Since the last entry about teacher training, my group of high school teachers has tapered off to a consistent five participants every Saturday. I’ve also started another training group with the teachers at the elementary school. While I was preparing for one of the Saturday workshops at the high school, a teacher from the elementary school came by and let me know there were a lot of teachers at the elementary school that were interested in participating in the workshops but at a different time. That was very encouraging. At the elementary school, I have 13 teachers and two administrators that are participating in the course. So now I have two groups.
By the time it’s all said and done both groups will be trained in:
- The Importance of Education
- Learning Styles
- Teaching for the Brain
- Lesson Planning
- Critical Thinking and Education
- Classroom Management
- MS PowerPoint
- MS Word
- MS Excel
During the first class (Intro and Importance of Education), there was something that happened with the second group that also happened with the first. I asked the group what challenges educators face in the course of trying to teach students, and they listed several: lack of resources, disinterest of students, lack of parental involvement, challenges at the government/political level, overcrowded classrooms, etc.). With both groups, I asked them to place each of these challenges into one of two categories: those that they as teachers can come to directly affect/change, and those they could not. What I saw with both groups was that the majority of challenges, they decided, were ones they could directly impact. That to me is phenomenal and very encouraging. I underscored the importance of this to both groups. There are very many challenges that educators face in the DR, but according to the teachers themselves, they can do something about them! I don’t mean to diminish the challenges, or to suggest that institutional, societal or even habitual change is a synch, but my hope was to infuse and nurture the idea that change—and therefore progress—is possible.

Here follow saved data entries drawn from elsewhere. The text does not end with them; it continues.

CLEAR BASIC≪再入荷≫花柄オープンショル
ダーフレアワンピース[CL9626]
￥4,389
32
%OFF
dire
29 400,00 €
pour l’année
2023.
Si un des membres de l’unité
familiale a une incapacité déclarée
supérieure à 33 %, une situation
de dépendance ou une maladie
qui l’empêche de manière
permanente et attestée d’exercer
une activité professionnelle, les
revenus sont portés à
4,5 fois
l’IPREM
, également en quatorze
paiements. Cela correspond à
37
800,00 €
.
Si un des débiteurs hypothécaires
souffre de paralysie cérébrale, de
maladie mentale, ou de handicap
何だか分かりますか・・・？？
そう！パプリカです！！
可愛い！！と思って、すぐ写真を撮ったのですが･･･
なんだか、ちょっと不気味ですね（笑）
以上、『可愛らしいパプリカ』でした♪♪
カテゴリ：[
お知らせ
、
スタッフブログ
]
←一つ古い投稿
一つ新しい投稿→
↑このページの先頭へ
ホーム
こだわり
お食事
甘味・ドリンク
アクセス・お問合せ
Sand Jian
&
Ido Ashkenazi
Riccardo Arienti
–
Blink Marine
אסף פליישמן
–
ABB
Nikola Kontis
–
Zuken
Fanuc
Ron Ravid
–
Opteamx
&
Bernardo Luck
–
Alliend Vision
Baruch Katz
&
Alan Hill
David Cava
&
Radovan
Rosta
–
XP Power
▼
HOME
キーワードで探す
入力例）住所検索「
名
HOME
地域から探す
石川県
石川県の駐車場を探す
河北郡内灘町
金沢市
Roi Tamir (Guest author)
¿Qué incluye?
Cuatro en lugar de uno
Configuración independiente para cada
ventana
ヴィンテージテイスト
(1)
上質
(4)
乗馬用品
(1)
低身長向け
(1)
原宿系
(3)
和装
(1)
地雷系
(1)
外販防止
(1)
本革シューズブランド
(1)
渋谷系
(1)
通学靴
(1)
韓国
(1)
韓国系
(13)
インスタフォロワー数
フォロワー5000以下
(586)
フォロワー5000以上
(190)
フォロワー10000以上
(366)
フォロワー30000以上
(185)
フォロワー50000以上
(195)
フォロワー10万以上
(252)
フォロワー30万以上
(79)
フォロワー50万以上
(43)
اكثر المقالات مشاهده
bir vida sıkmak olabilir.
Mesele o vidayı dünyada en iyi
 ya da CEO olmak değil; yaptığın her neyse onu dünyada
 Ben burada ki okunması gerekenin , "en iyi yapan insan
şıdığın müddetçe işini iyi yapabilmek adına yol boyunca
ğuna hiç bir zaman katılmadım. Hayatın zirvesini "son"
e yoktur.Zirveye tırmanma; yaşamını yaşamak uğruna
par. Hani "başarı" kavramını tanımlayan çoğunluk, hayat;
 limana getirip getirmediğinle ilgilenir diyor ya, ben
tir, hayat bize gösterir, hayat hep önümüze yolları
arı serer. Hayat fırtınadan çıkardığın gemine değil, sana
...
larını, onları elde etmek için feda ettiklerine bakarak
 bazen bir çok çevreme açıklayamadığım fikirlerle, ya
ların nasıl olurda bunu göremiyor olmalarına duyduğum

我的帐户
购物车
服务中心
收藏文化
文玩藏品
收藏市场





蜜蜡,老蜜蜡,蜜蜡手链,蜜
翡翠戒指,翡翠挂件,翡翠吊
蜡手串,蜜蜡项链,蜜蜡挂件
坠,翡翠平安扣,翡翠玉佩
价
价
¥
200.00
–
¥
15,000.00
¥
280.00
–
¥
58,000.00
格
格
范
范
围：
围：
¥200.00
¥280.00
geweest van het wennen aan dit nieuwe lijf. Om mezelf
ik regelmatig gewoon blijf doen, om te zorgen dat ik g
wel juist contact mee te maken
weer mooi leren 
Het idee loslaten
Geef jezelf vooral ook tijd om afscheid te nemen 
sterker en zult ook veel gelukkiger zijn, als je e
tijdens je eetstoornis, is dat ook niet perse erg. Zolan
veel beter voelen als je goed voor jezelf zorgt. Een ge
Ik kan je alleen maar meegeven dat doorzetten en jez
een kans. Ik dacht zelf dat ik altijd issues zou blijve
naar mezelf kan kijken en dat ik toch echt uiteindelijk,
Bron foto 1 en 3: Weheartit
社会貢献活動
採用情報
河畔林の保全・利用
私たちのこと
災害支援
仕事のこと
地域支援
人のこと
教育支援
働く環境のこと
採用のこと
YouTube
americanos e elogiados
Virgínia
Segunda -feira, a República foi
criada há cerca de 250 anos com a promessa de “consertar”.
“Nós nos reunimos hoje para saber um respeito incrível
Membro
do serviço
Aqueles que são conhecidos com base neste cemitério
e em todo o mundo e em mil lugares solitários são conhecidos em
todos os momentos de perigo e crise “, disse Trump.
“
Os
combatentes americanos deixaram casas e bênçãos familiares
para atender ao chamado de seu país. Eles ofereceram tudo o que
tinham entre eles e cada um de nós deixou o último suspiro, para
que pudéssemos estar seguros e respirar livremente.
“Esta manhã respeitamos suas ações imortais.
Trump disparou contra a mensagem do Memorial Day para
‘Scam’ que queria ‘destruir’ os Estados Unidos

I also started an Encargados del Futuro group, which is the IT sector’s youth group. The focus is on using technology as a tool to serve the community, and it also has a focus on leadership. Not having luz (electricity) all the time has limited the amount that we’ve actually been able to have tech sessions, so when there’s no luz, we do a leadership workshop. When I had an interest meeting, 43 kids showed up! That was great, but a little overwhelming. Now, we’ve had seven meetings, and attendance has tapered off to a more manageable 20 or so kids.
The thing I’m looking forward to doing the most is starting another English as a Second/Foreign Language class. I think I’ll do that after the holidays.